**Task description**
Copy the records below word for word, starting at their first line and continuing up to and including the line that contains "What is the greatest value displayed?".

**Supplied material**
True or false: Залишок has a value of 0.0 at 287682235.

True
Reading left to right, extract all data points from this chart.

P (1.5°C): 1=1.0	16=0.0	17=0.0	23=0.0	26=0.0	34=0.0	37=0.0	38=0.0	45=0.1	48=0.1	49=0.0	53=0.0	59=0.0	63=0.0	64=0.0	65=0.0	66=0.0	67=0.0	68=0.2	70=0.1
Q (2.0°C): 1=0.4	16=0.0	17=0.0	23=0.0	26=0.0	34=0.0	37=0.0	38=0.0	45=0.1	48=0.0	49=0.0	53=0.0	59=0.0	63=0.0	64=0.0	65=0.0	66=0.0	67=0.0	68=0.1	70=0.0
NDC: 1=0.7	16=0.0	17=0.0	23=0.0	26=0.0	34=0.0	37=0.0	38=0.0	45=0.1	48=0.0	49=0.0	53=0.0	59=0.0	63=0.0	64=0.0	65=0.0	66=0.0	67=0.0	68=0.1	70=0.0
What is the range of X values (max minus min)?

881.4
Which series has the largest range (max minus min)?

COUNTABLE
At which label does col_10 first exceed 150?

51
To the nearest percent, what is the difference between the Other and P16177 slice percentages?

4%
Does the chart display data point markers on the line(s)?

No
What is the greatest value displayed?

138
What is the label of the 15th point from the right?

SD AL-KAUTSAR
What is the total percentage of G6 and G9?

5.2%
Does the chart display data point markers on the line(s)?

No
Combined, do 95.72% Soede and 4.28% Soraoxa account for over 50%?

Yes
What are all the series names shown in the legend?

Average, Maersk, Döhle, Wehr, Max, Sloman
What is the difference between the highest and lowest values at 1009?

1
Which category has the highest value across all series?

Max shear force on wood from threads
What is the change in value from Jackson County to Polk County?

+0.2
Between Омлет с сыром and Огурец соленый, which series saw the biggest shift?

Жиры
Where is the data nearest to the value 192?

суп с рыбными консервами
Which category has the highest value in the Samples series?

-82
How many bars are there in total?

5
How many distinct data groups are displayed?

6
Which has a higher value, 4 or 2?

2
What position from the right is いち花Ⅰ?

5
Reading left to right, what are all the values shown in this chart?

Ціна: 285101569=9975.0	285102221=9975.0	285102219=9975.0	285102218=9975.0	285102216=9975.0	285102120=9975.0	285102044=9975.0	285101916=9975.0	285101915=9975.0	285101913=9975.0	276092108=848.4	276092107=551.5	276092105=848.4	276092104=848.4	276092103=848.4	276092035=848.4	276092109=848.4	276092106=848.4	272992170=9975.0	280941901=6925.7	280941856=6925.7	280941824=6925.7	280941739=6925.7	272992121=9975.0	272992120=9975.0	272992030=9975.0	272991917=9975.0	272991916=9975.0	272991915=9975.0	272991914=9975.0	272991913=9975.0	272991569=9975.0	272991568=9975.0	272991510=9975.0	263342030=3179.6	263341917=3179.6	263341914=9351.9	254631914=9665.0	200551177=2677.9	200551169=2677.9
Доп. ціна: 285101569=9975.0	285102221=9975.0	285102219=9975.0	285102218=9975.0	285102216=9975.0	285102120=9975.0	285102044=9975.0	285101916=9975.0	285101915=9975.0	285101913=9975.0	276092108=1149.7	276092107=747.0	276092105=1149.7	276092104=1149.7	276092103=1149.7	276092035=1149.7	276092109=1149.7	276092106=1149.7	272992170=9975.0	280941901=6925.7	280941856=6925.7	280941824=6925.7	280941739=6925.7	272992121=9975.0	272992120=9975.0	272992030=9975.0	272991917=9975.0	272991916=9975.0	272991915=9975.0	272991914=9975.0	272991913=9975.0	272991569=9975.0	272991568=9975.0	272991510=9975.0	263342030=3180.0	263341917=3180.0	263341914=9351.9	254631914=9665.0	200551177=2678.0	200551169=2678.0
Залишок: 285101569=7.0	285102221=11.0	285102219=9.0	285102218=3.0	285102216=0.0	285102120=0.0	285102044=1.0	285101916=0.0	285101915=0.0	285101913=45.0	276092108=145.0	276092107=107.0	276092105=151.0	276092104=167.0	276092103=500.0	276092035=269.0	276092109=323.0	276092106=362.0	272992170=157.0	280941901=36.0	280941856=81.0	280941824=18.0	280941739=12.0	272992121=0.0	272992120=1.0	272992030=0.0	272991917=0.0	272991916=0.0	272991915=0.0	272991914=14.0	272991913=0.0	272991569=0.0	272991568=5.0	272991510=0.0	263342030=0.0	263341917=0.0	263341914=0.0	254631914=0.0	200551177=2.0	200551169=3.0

**Answer to this exercise**
True or false: Залишок has a value of 0.0 at 287682235.

True
Reading left to right, extract all data points from this chart.

P (1.5°C): 1=1.0	16=0.0	17=0.0	23=0.0	26=0.0	34=0.0	37=0.0	38=0.0	45=0.1	48=0.1	49=0.0	53=0.0	59=0.0	63=0.0	64=0.0	65=0.0	66=0.0	67=0.0	68=0.2	70=0.1
Q (2.0°C): 1=0.4	16=0.0	17=0.0	23=0.0	26=0.0	34=0.0	37=0.0	38=0.0	45=0.1	48=0.0	49=0.0	53=0.0	59=0.0	63=0.0	64=0.0	65=0.0	66=0.0	67=0.0	68=0.1	70=0.0
NDC: 1=0.7	16=0.0	17=0.0	23=0.0	26=0.0	34=0.0	37=0.0	38=0.0	45=0.1	48=0.0	49=0.0	53=0.0	59=0.0	63=0.0	64=0.0	65=0.0	66=0.0	67=0.0	68=0.1	70=0.0
What is the range of X values (max minus min)?

881.4
Which series has the largest range (max minus min)?

COUNTABLE
At which label does col_10 first exceed 150?

51
To the nearest percent, what is the difference between the Other and P16177 slice percentages?

4%
Does the chart display data point markers on the line(s)?

No
What is the greatest value displayed?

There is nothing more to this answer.